The film version of the Pale Lady is a remarkably similar re-creation, and posed one of the biggest challenges for the filmmakers: How do you make images that are so dreamlike and translucent — drawn in “tendrils of ink” as del Toro puts it — feel substantial and threatening onscreen? The producer says the micro-expression on her face — that causes her to seem at once “cute and shy” but also “inexorable” and menacing — was extremely difficult to sculpt. As were her sickly looking garments, which del Toro and his team chose to render as a kind of epidermal growth. “One of the early decisions was that her nightgown would emerge directly from her skin,” del Toro explained. “And I knew that she had to have an embrace that would be supersoft. But then we gave her these really harsh hands and sort of muscular arms, all with the benign expression, because that’s what’s in Gammell’s drawing.”

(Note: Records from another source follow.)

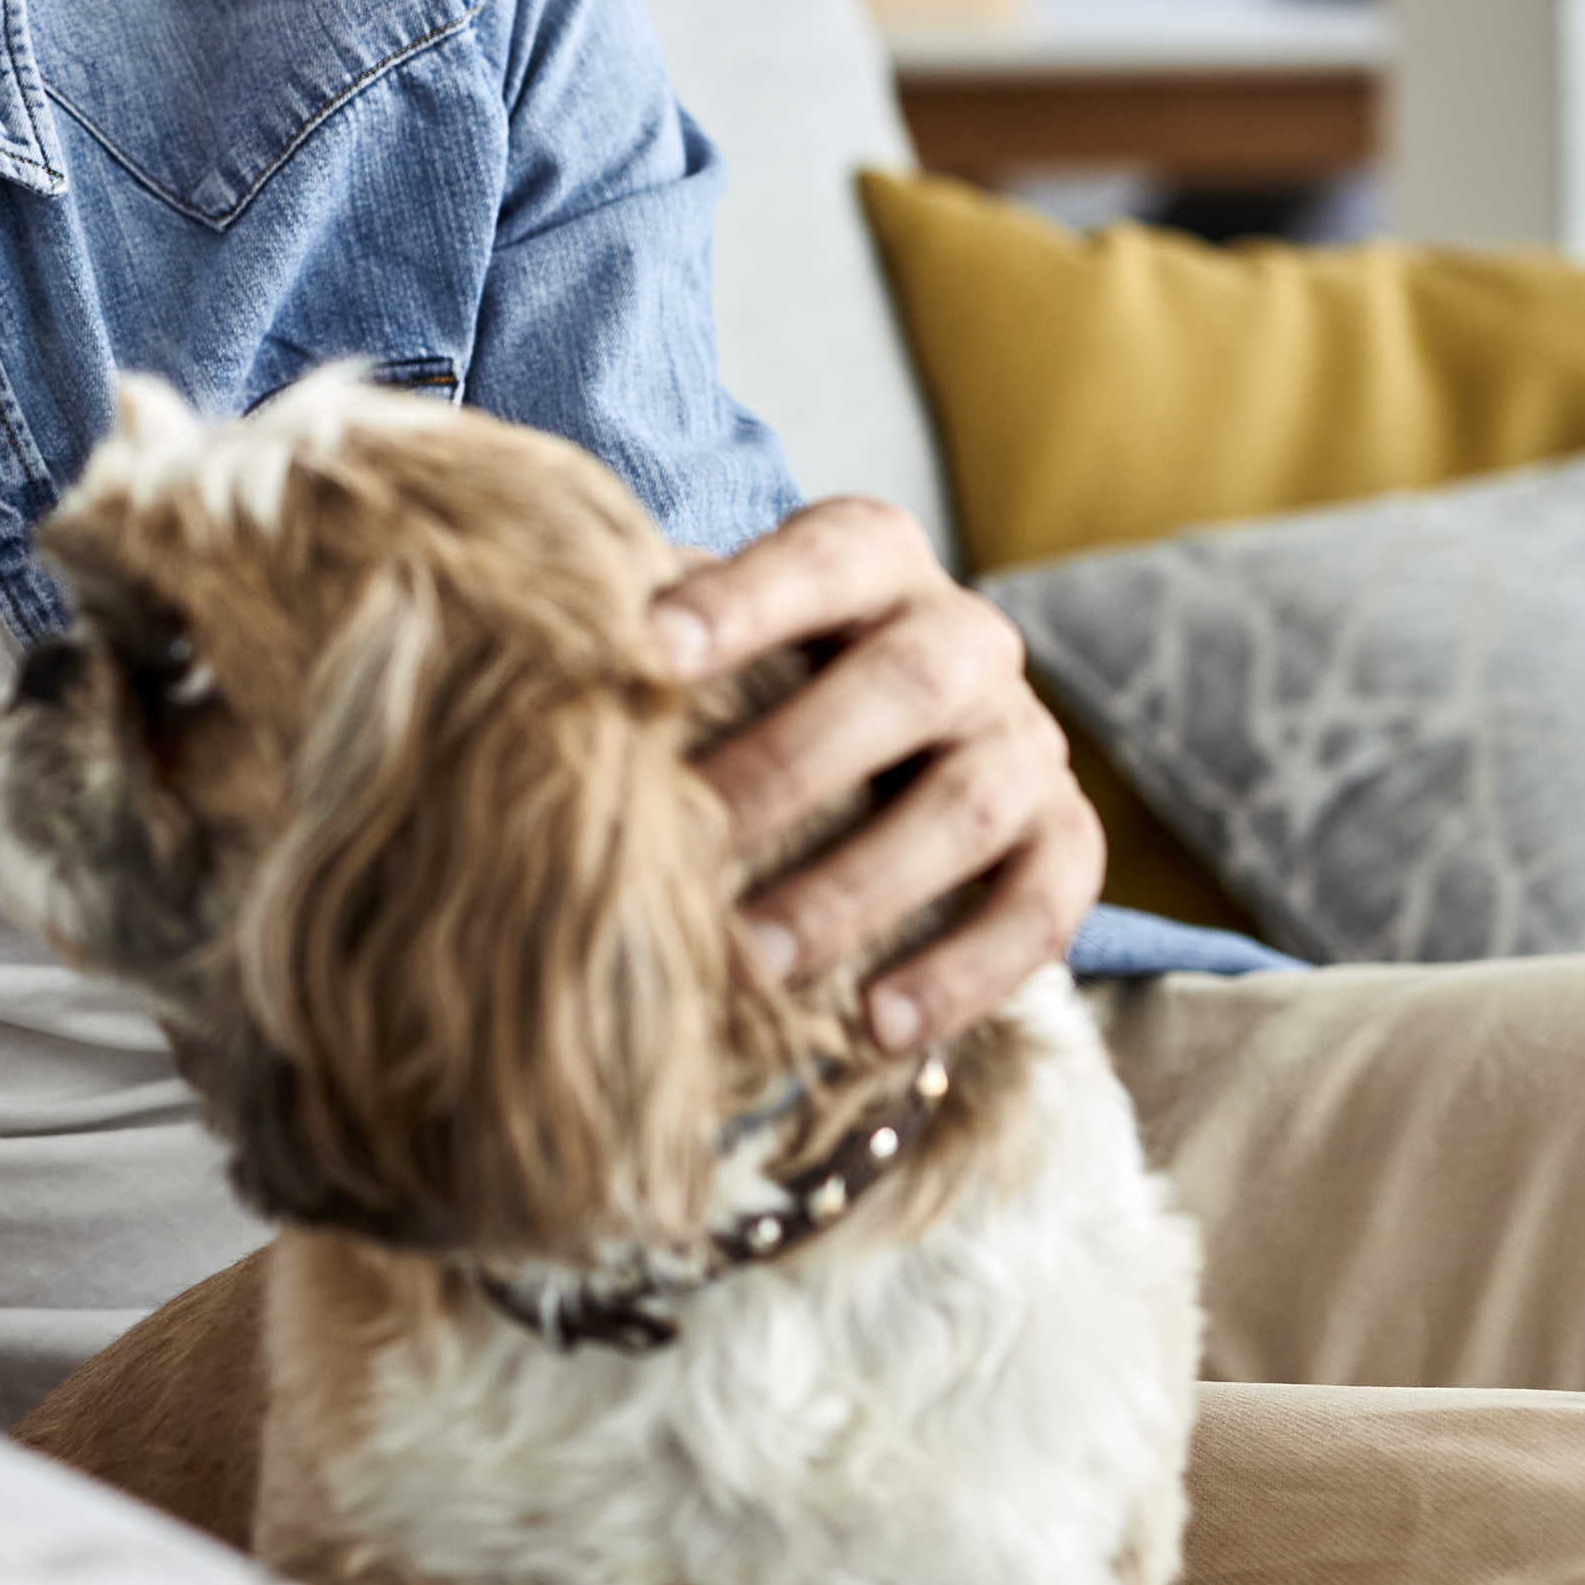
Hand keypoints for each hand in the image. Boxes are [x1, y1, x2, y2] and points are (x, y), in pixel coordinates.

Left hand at [657, 498, 1100, 1052]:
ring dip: (854, 890)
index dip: (744, 599)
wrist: (885, 749)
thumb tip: (521, 655)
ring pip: (967, 807)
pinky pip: (1042, 908)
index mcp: (875, 563)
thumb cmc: (757, 685)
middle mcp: (967, 640)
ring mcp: (1026, 741)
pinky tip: (875, 1028)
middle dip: (791, 767)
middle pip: (905, 684)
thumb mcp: (711, 641)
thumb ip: (649, 636)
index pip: (826, 557)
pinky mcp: (1064, 840)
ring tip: (751, 964)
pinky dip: (963, 972)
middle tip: (689, 843)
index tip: (646, 652)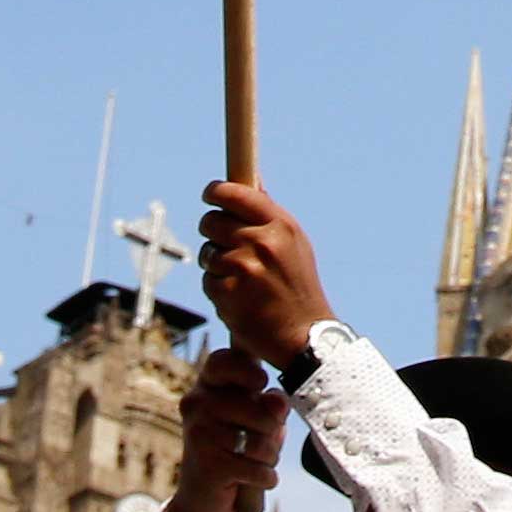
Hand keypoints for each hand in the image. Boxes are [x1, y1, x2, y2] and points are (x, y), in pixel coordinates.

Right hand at [161, 348, 291, 511]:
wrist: (204, 497)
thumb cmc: (237, 447)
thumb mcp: (258, 419)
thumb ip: (271, 405)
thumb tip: (278, 402)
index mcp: (208, 384)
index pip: (226, 361)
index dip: (250, 372)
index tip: (260, 384)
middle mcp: (196, 403)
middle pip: (261, 410)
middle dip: (273, 432)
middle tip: (260, 441)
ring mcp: (198, 433)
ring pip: (261, 442)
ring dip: (270, 458)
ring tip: (256, 461)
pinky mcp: (206, 463)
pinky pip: (257, 468)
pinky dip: (266, 478)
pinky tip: (256, 478)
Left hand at [200, 179, 334, 369]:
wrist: (303, 336)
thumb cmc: (298, 286)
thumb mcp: (293, 243)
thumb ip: (268, 212)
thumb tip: (252, 175)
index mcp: (280, 225)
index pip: (234, 193)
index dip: (216, 191)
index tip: (210, 195)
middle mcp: (261, 241)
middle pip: (212, 222)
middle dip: (214, 234)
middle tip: (229, 249)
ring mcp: (243, 267)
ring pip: (208, 253)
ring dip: (218, 266)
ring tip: (244, 282)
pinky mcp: (228, 292)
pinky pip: (208, 280)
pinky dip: (219, 290)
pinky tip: (240, 299)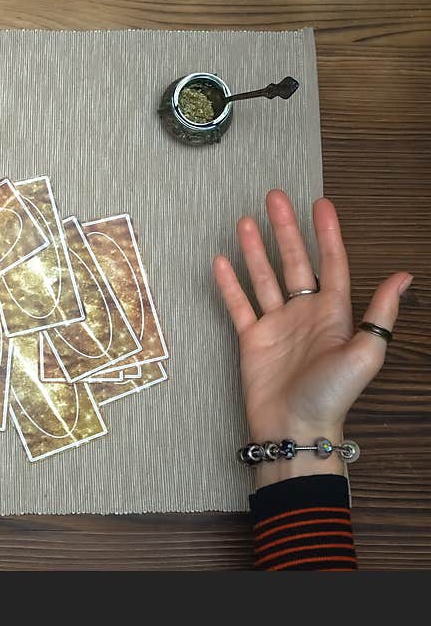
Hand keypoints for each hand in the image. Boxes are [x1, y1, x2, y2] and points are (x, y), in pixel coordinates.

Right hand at [213, 190, 409, 487]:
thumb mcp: (366, 353)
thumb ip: (380, 313)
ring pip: (264, 277)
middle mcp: (305, 313)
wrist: (293, 426)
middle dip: (285, 229)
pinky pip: (239, 304)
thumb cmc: (332, 395)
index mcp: (335, 313)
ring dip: (254, 250)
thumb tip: (404, 276)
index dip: (327, 233)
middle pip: (294, 261)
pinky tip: (221, 262)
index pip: (331, 263)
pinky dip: (229, 284)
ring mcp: (276, 324)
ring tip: (245, 222)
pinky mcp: (252, 338)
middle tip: (275, 198)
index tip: (321, 204)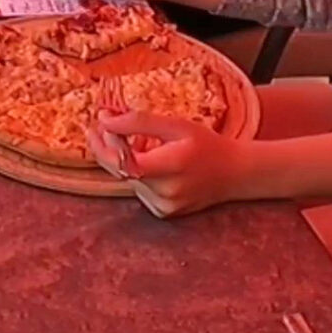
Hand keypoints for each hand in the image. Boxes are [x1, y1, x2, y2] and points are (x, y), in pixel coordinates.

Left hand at [87, 111, 250, 218]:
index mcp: (171, 167)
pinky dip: (138, 175)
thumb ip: (139, 122)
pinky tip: (151, 163)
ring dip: (123, 161)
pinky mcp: (163, 213)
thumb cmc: (206, 145)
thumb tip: (104, 119)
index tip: (98, 123)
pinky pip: (139, 190)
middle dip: (105, 149)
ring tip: (132, 142)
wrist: (234, 174)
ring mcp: (164, 206)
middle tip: (97, 128)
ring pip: (128, 180)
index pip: (123, 160)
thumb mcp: (176, 125)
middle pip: (121, 171)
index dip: (106, 143)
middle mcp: (166, 192)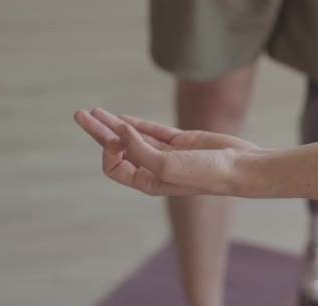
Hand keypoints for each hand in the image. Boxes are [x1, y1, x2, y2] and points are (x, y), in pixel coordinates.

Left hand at [74, 108, 258, 195]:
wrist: (239, 167)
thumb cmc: (206, 174)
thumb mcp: (166, 166)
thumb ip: (139, 149)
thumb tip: (119, 130)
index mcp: (149, 182)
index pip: (115, 166)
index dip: (109, 150)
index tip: (117, 139)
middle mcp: (154, 169)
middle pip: (117, 149)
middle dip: (98, 132)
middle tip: (79, 115)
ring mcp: (167, 154)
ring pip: (133, 137)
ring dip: (113, 124)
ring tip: (92, 111)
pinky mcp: (181, 140)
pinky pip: (153, 130)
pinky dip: (136, 123)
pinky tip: (122, 117)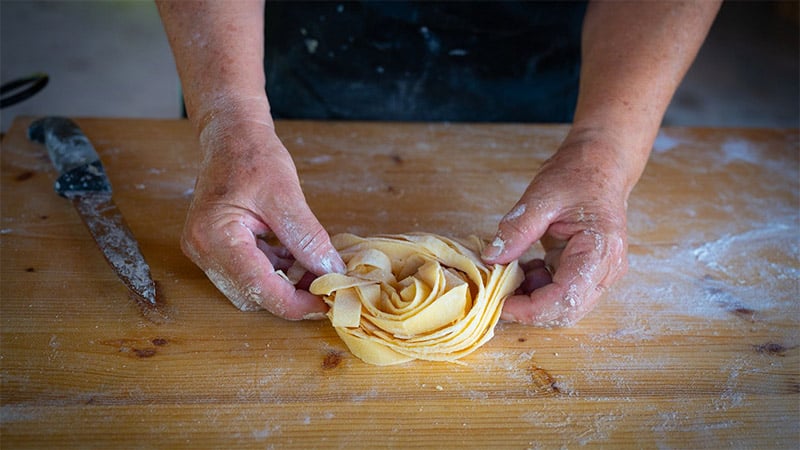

Within the foam latex suit that makes up the Pale Lady’s body, microspheres of padding were used to create the look of cellulite in motion. The actor underneath was told to make the creature seem “coy” in her movements — all while fighting the sweat of wearing thick foam. To make such a slow-moving object feel dynamic and threatening, Øvredal staged a complex series of shots as the Pale Lady closed in on her prey. Del Toro says her scene was the closest of all the vignettes to feeling like a dream.
“I wanted it to be like a relentless machine coming toward you, and confusing to the character. Is this a dream? Is this reality? What is real here?” says Øvredal, who had to meticulously map out the scene’s dizzying cuts — switching back and forth from one direction to another in a uniformly bright-red series of hallways — before he actually started to roll film. “It was extremely carefully planned out how every edit and every in point and out point of every shot had to work. We wanted to be very elaborate with the storytelling, but she was going to be the calming, creepy thing that just keeps going.”